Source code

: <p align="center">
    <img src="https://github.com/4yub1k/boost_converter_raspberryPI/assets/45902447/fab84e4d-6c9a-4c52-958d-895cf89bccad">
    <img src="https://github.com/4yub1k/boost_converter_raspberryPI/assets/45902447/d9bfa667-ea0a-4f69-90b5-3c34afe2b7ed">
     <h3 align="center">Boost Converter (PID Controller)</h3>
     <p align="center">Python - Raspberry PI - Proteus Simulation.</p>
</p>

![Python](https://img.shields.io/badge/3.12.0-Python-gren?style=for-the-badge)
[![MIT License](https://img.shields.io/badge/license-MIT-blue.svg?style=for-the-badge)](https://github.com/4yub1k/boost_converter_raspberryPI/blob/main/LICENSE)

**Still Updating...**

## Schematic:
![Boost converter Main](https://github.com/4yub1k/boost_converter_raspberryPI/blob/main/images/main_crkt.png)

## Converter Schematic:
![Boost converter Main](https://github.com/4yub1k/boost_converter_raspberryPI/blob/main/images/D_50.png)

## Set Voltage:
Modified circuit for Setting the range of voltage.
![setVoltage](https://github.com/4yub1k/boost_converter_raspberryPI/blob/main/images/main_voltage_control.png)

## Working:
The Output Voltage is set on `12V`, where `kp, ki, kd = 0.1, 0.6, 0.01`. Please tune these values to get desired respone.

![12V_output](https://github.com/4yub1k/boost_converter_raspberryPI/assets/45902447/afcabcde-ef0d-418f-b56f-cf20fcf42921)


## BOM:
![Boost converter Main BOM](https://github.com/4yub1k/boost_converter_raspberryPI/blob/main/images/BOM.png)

Problem description. Keep only the lines of the material that contain the word "align", and match its case exactly.

Answer to this problem.
: <p align="center">
     <h3 align="center">Boost Converter (PID Controller)</h3>
     <p align="center">Python - Raspberry PI - Proteus Simulation.</p>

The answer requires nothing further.